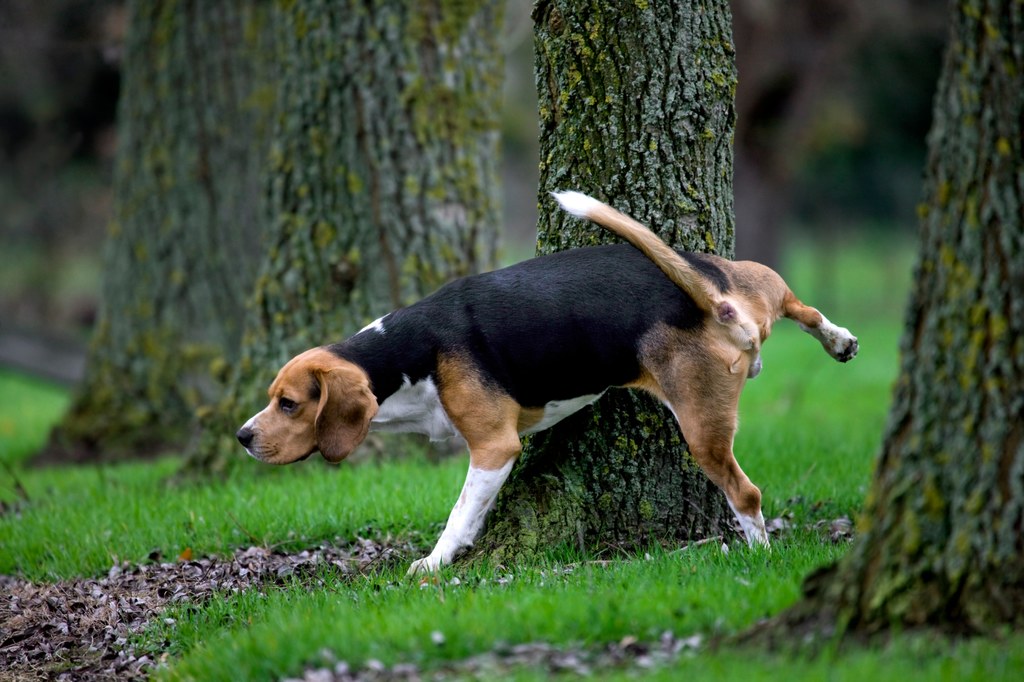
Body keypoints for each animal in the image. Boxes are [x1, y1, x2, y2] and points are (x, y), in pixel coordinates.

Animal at [237, 191, 856, 573]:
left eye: (288, 404)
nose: (243, 436)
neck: (408, 355)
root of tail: (718, 303)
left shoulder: (493, 448)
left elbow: (460, 513)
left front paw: (434, 562)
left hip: (702, 426)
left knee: (746, 494)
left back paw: (758, 552)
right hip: (749, 278)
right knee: (798, 304)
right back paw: (840, 339)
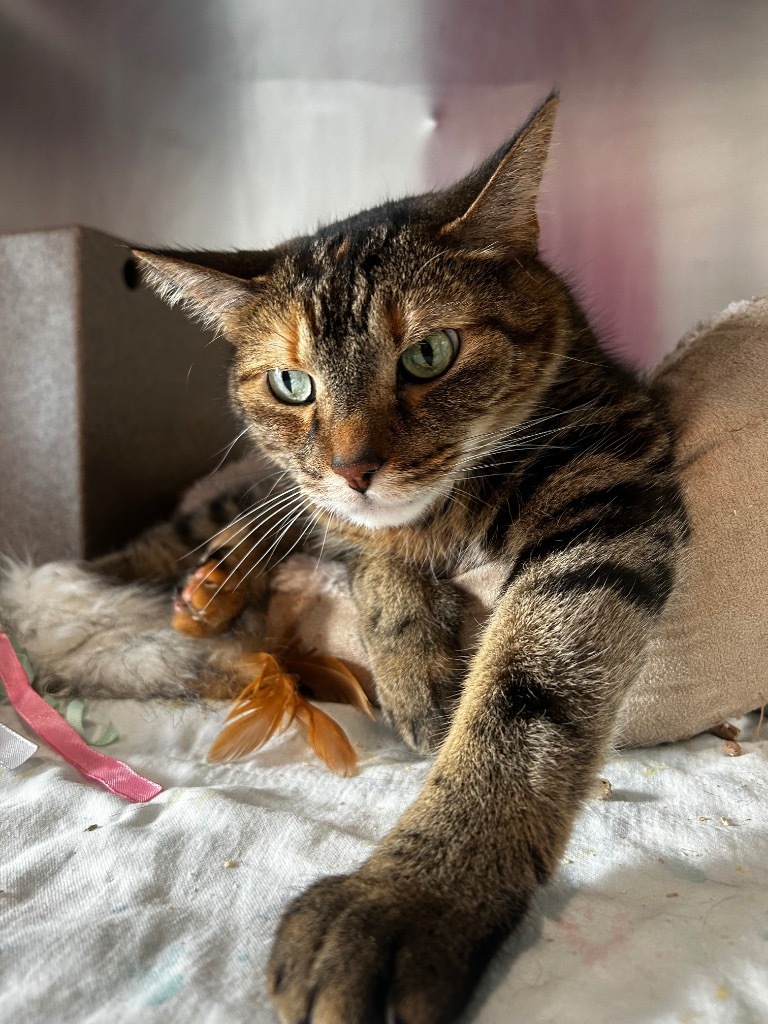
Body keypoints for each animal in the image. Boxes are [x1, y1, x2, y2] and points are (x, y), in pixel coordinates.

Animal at [81, 97, 688, 1024]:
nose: (353, 468)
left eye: (429, 355)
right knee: (214, 523)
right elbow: (367, 556)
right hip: (258, 496)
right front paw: (412, 659)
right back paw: (152, 586)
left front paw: (410, 900)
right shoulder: (337, 514)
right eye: (292, 384)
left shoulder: (609, 489)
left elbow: (520, 708)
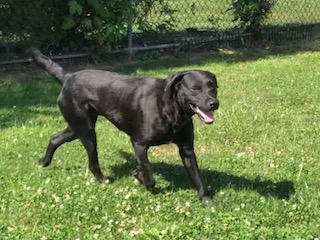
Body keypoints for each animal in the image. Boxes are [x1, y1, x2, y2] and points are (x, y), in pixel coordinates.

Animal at [28, 48, 219, 202]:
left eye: (213, 87)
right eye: (195, 88)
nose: (214, 103)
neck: (171, 108)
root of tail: (68, 77)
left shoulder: (186, 148)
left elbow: (197, 176)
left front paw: (207, 200)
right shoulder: (139, 143)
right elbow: (148, 175)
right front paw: (140, 176)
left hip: (76, 128)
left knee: (55, 138)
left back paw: (44, 162)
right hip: (87, 131)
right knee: (92, 162)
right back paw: (103, 180)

-=-=-=-=-

All the material above should be written out exactly, with images omitted.

Body keypoints for each animal in the image. Boxes are [x1, y1, x2, y2] and points are (x, y), in pixel coordinates.

Animal at [237, 191, 856, 573]:
left eye: (288, 404)
nose: (243, 436)
neck: (408, 355)
root of tail: (718, 303)
left shoulder: (493, 448)
left elbow: (460, 513)
left front paw: (434, 562)
left hip: (702, 426)
left knee: (746, 494)
left back paw: (758, 552)
right hip: (749, 278)
right knee: (798, 304)
right back paw: (840, 339)
Body keypoints for each animal in the image. Boxes are [x1, y1, x2, y2] and points are (x, y), in pixel coordinates.

Animal at [81, 97, 688, 1024]:
nose: (353, 468)
left eye: (429, 355)
right knee: (214, 523)
right elbow: (367, 556)
right hip: (258, 496)
right front paw: (412, 659)
right back paw: (152, 586)
left front paw: (410, 900)
right shoulder: (337, 514)
right eye: (292, 384)
left shoulder: (609, 489)
left elbow: (520, 708)
Body keypoints for each animal in the image. Boxes are [x1, y1, x2, y2] and points are (x, y), in pixel coordinates.

Animal at [28, 48, 219, 202]:
left eye: (213, 87)
right eye: (195, 88)
nose: (214, 103)
neck: (171, 108)
root of tail: (68, 77)
left shoulder: (186, 148)
left elbow: (197, 176)
left front paw: (207, 200)
right shoulder: (139, 143)
right elbow: (148, 175)
right front paw: (140, 176)
left hip: (76, 128)
left knee: (55, 138)
left back paw: (44, 162)
right hip: (87, 131)
right knee: (92, 162)
right back paw: (103, 180)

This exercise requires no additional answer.